After Arizona beat Nebraska in the 1998 Holiday Bowl to cap a historic 12-1 season, the Daily Star's banner headline read: HAPPY HOLIDAY.
It was surely the most acclaimed victory in UA football history.
Now, 28 years later, the most fitting headline after Arizona's suffocating Holiday Bowl loss to SMU would be: HOLIDAY HUMBUG.
This time, plumbing the depths of a sobering 24-19 loss, the Wildcats found themselves in the sub-basement of the bowl season. Over the next 28 years, long-suffering UA football fans will find fitting nicknames for Friday's torment. Call it the Opt-Out Bowl. Or the Light's Out Bowl. Can you imagine how dreadful the six-hour journey back to Tucson was for several thousand Wildcat fans who drove through the lowlights of Gila Bend, Yuma and El Centro, wondering if they'd ever wasted so much time and money to watch such a distorted football game?
The Wildcats' chances to beat SMU and finish 10-3 were marginalized, seriously damaged, when star-level defensive backs Treydan Stukes, Genesis Smith and Dalton Johnson chose not to play. They became dreaded opt-outs, a term that has cracked the fiber of team-first competition and diminished the meaning of all non-CFP post-season games.
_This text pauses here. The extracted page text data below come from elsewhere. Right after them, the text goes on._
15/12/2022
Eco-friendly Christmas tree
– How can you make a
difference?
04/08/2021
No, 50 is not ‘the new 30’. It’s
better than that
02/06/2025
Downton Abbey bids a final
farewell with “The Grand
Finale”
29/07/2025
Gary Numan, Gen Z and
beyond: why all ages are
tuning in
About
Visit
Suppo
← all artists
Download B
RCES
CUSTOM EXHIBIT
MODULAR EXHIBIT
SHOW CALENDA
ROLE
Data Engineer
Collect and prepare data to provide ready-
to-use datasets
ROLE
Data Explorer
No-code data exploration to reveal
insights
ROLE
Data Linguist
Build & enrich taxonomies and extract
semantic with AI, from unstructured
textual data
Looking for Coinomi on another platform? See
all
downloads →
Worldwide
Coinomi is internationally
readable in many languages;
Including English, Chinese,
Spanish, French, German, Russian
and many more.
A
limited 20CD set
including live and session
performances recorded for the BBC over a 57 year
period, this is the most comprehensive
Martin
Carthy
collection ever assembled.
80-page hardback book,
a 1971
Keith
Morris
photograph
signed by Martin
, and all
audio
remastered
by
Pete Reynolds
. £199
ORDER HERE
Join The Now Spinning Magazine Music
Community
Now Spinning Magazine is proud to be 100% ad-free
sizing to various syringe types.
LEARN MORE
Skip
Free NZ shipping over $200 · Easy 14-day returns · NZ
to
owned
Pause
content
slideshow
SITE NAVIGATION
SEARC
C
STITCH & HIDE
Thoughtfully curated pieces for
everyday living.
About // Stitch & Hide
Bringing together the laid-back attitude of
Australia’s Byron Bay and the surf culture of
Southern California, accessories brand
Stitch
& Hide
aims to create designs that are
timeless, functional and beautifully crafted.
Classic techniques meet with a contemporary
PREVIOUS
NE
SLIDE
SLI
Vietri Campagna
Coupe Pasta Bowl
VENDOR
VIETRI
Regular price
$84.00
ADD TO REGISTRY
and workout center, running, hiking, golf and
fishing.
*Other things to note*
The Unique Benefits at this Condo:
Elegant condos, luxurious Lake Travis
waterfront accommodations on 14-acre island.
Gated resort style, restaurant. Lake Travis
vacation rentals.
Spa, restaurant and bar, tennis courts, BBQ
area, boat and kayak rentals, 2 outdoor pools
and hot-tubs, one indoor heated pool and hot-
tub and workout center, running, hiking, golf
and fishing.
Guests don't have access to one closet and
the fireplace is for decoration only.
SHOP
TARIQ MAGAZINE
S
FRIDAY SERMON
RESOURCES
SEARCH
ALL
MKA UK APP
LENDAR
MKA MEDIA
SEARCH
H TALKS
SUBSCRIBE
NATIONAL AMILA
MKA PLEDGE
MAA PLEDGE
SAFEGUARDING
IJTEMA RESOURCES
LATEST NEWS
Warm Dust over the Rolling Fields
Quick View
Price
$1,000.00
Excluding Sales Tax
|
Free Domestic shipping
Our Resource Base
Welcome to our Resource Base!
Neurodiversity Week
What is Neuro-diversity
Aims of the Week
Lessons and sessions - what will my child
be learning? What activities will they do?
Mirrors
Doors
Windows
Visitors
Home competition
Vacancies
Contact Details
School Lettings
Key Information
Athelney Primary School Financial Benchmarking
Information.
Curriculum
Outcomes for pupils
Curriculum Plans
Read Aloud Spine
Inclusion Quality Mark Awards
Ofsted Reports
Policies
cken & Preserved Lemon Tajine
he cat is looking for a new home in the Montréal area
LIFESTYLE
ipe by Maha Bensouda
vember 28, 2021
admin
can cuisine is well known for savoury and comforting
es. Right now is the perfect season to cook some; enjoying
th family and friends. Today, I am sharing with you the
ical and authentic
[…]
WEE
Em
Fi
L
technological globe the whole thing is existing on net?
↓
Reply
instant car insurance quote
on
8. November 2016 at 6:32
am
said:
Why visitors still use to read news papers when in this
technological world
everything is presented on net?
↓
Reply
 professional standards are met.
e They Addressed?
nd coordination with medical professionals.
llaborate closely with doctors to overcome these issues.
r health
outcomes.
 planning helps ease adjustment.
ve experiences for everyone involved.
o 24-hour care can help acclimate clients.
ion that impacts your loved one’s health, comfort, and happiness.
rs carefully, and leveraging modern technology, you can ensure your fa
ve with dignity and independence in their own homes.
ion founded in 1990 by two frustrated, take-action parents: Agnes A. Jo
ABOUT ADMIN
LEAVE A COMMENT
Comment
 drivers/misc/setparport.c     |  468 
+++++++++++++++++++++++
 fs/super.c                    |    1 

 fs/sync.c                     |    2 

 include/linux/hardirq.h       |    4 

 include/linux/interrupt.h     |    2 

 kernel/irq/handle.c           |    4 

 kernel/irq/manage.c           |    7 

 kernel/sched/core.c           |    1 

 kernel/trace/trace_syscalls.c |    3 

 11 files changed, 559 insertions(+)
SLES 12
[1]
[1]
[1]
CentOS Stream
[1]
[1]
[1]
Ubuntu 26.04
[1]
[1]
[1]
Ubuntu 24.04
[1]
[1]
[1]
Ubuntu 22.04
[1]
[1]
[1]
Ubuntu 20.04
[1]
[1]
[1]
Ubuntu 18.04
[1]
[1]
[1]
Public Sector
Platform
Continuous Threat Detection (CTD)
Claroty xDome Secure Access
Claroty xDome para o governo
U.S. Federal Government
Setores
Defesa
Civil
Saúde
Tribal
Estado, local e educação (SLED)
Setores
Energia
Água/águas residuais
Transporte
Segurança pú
To be fair, Arizona greatly benefitted from "opt outs" at the 2023 Alamo Bowl when nine Oklahoma players, including future NFL quarterback Dillon Gabriel, chose not to play against the underdog Wildcats. How significant was that? Arizona's opt outs included left tackle Jordan Morgan, quarterback Jayden de Laura, who had lost his job to Noah Fifita, and end-of-the-bench players Canyon Moses and Isaiah Taylor.
Arizona rallied to win 38-24, giving the Wildcats a totally unexpected 10-3 season, which surely led to coach Jedd Fisch being viewed as such an attractive coaching commodity that he was hired away by Washington a few weeks later.
What goes around comes around, right?
The players who replaced Arizona's opt-outs were Gavin Hunter (a sophomore with 11 career tackles), freshman Coleman Patmon (five career tackles) and freshman Dajon Hinton (one career tackle). It took SMU 68 seconds to score a touchdown against the UA's compromised defense. SMU led 24-0 seemingly before Fox's first TV commercial.
Game over.
SMU running back T.J. Harden, right, celebrates with SMU Joshua Bates after Harden scored a touchdown during the first half of the Holiday Bowl against Arizona Friday, Jan. 2, 2026, in San Diego.
There is now a website called the "Opt Out Tracker," which posts the growing list of college football players who quit on their bowl teams, believing it is not worth taking a chance on getting injured in a bowl game and thus weakening their future NFL Draft status. It's a sad me-first approach to a game that used to be team-first. ASU had nine players opt out of the Sun Bowl last week. Texas had 11 opt-outs at the Citrus Bowl. USC had eight opt-outs at the Alamo Bowl.
Like the UA on Friday, the Sun Devils and Trojans lost opt-out bowls, too.
Arizona's collapse at the Holiday Bowl was a frigid blast of reality on what college football has become. Humbug to all of it.